You got married or are in a long-term relationship

It’s not just changes to your finances or estate that make a will necessary. Relationship changes also signify a good time to write a will. If you’re planning on getting married (or you recently tied the knot), you’ll want to make sure your partner is named as a beneficiary. After all, you’re sharing your life with this person, so why not everything else? A will should also be made if you and your spouse separate or begin divorce proceedings, as until the divorce is finalised, your former partner is entitled to inherit. It’s arguably even more important for those in a so-called ‘common law relationship’. As the law stands, unless you’re married, your partner has no legal claim to your assets, so it’s best to make provisions for them in your will.
 

You’re starting a family

Many wills benefit family members, so, if you’re starting a family, make sure your will provides for your spouse and your children should anything happen to you. Not doing so could have a serious impact on their living standards – and that’s no legacy to leave behind. Away from possessions and assets, making a will soon after having children means you can include a guardian clause. This lets you determine a legal guardian for children under 18, should both you and your spouse pass (and avoids leaving such traumatic decisions to the court).
 

You’re diagnosed with a serious illness

You may not like to think about it – in fact, it may be the last thing on your mind – but being diagnosed with a serious illness marks the time to write a will, if you haven’t already done so. Strike early; as the illness progresses, possessions and pecuniary issues will be the last thing on your mind. You and your loved ones shouldn’t have the added burden of worrying about the future, and a will is a way to offer reassurance, as well as ensure your wishes are carried out. Dying without making a will can lead to complications and legal challenges your family could well do without.
 

You’re starting or already own a business

Much like coming into a considerable amount of money or land, starting a business calls for a will to be made.
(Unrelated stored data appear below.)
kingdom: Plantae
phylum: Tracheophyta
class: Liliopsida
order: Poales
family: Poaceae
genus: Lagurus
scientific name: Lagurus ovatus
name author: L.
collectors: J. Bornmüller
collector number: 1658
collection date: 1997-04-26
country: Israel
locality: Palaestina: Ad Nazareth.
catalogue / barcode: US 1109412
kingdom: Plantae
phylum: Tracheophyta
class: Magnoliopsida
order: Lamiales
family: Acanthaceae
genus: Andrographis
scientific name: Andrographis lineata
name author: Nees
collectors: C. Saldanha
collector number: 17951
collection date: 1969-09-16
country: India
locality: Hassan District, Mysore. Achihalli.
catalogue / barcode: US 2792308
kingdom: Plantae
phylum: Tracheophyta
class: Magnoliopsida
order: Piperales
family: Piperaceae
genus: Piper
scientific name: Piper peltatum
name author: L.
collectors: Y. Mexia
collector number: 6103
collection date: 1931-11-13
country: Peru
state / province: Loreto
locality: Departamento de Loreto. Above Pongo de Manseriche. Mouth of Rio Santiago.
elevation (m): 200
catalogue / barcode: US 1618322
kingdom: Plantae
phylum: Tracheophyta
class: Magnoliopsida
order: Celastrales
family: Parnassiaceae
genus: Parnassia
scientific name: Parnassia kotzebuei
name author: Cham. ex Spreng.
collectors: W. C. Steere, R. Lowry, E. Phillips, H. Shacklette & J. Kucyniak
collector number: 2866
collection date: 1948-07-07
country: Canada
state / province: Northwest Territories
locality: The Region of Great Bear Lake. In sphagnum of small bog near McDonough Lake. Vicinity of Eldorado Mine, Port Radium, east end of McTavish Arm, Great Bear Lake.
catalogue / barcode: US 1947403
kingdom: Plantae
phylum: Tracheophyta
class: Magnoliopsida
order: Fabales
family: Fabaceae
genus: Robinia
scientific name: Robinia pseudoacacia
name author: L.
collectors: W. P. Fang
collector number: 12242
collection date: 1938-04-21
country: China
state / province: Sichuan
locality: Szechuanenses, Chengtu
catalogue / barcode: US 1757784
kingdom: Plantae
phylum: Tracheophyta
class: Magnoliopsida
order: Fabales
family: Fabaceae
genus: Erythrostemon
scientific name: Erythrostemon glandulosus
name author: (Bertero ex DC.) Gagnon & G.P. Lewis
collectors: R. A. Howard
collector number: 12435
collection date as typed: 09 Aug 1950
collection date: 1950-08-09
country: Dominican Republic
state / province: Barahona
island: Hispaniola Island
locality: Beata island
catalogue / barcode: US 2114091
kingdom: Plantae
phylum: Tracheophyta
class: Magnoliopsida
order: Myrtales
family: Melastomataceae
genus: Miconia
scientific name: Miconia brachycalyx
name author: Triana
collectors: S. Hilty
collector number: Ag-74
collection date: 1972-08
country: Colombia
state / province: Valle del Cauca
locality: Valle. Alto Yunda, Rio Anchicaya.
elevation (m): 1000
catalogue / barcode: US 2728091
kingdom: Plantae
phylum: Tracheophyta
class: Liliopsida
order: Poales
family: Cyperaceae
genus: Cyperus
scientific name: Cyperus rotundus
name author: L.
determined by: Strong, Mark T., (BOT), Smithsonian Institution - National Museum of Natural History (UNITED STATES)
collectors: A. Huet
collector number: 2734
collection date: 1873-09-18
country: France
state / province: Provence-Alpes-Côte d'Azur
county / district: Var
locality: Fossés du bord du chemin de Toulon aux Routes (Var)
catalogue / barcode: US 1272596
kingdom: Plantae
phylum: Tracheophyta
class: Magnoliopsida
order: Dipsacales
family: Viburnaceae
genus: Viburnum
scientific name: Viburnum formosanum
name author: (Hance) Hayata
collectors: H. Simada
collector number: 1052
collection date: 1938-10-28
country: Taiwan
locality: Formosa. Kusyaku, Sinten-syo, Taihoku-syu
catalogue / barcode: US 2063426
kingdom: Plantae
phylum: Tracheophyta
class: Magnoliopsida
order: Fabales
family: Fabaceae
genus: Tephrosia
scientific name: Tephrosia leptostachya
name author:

You’ve no doubt put in a huge amount of effort building up the business, and choosing the right person to take over means you can rest easy knowing it’s in safe hands. This is made a little easier if you’re the sole owner or shareholder, as it allows the greatest amount of control over what happens to the company’s assets after you’re gone. Making a will also means your final wishes can override certain clauses in any partnership or shareholder agreement, which might otherwise benefit other parties.
 
 

Write your will today

When is the right time to write a will? It’s important to make one as soon as you can – especially if you’ve experienced major life changes. Depending on your circumstances, you may want to draft an individual will or arrange a joint will, guaranteeing security and peace of mind for you and your family.